The recent Court of Appeal decision in Spielplatz Ltd v (1) John Pearson (2) Maureen Pearson  EWCA Civ 804 has provided a reminder of the established principles of annexation in considering whether a chalet which had been constructed on the tenant’s land constituted a chattel or a separate dwelling house under Section 1 of the Housing Act 1988 (the Act).
Spielplatz Ltd was the freehold owner of a naturist resort which leased plots of land to its members. The original intention was that the members would place a caravan or pitch a tent on the plot, which the member would own. Over time, many members constructed chalets or cabins on these plots.
On 14 August 1992, Spielplatz granted an annual tenancy of the plot to the Defendants, including the chalet which the Defendants purchased from the previous tenants. Between 2008 and 2012, the Defendants carried out some improvement works to the chalet and later began to live in the chalet permanently.
Spielplatz sought to serve a six-month notice to quit on the Defendants which was disputed by the Defendants on the basis that the 1992 tenancy was an assured tenancy under the Act.
The County Court, in applying the principles in Elitestone Ltd v Morris , held that:
- As a matter of fact, the chalet was incapable of being moved except by destruction, and it was annexed to the mains water and electricity.
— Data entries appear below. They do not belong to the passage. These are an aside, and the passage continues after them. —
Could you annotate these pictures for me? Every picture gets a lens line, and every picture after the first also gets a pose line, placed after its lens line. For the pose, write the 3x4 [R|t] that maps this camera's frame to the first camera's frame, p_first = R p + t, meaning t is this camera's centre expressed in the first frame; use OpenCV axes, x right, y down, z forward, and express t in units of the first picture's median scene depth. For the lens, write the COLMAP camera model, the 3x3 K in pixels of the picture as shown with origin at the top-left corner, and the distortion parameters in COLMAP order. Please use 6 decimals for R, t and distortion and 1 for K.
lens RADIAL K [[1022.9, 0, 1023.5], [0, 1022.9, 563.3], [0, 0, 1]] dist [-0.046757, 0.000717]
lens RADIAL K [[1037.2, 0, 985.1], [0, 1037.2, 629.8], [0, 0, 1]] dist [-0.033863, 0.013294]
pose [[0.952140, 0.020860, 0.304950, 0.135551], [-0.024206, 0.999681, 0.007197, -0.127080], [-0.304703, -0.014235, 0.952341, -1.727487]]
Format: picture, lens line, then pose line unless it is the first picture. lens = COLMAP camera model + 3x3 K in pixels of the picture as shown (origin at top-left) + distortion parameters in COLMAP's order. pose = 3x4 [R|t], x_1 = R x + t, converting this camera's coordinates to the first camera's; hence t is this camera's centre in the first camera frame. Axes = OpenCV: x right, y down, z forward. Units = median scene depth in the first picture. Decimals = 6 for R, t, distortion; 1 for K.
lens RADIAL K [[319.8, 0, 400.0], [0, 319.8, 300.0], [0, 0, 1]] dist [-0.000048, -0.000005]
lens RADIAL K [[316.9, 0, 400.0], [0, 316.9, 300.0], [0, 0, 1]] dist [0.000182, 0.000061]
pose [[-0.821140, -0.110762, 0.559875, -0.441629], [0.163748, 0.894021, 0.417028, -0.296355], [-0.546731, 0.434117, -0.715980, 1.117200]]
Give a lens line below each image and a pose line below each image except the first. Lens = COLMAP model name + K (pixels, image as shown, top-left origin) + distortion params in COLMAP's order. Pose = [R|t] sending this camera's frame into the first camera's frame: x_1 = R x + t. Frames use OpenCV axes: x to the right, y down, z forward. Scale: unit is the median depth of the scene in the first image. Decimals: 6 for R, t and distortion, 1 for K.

The chalet was therefore part and parcel of the plot;
- The chalet therefore constitutes a separate dwelling house for the purposes of the Act and is accordingly an assured tenancy; and
- The parties’ shared belief that the Defendants owned the chalet was irrelevant.
The issue of whether the 1992 tenancy was protected under the Act was dependent entirely upon whether the chalet was a chattel.
On appeal, Spielplatz sought to argue that:
- The County Court Judge had failed to consider and attach proper weight to the relevant intention of the parties and the purpose for which the chalet was annexed to the plot;
- In any event, the 1992 tenancy only extended to the soil of the plot, so at most the Defendants had been given a gratuitous licence to occupy the chalet; and/or
- The 1992 tenancy was excluded from the protection of the Act on the basis that it was only a holiday letting.
The Court of Appeal upheld the County Court’s decision and found that it was correct to conclude on the evidence that the chalet was part and parcel of the plot when the 1992 tenancy was granted. In respect of the grounds of appeal argued by Spielplatz, the Court of Appeal held as follows:
- The parties’ subjective intentions are irrelevant. The question was whether the chalet formed part and parcel of the plot. Following the guidance in Elitestone v Morris, the findings that the chalet was immovable except by destruction led to the conclusion that the chalet formed part of the plot.
- The argument in respect of the licence to occupy was merely an attempt to avoid the consequences of the 1992 tenancy being protected under the Act.
- The 1992 tenancy was an annual tenancy and the Defendants were able to occupy the chalet all year round. It could not, therefore, be a holiday letting.
This case serves as a useful reminder of the principles of annexation and the potential consequences for the parties of attracting protection under the Act.
In particular, it highlights that the subjective intentions of the parties are not relevant to the finding of whether something is part and parcel of the land; it is the purpose which is served by the object which has to be regarded (see Melluish v BMI (No 3) ).
In this case, the result is that, whilst possession proceedings can still be pursued by Spielplatz, the requirements of the Act, and the necessary grounds, must be complied with. Outside the scope of this case, there are wider consequences of annexation which must also be considered, including the passing of objects to purchasers on a property sale and the tenant’s rights and obligations at the end of a lease term.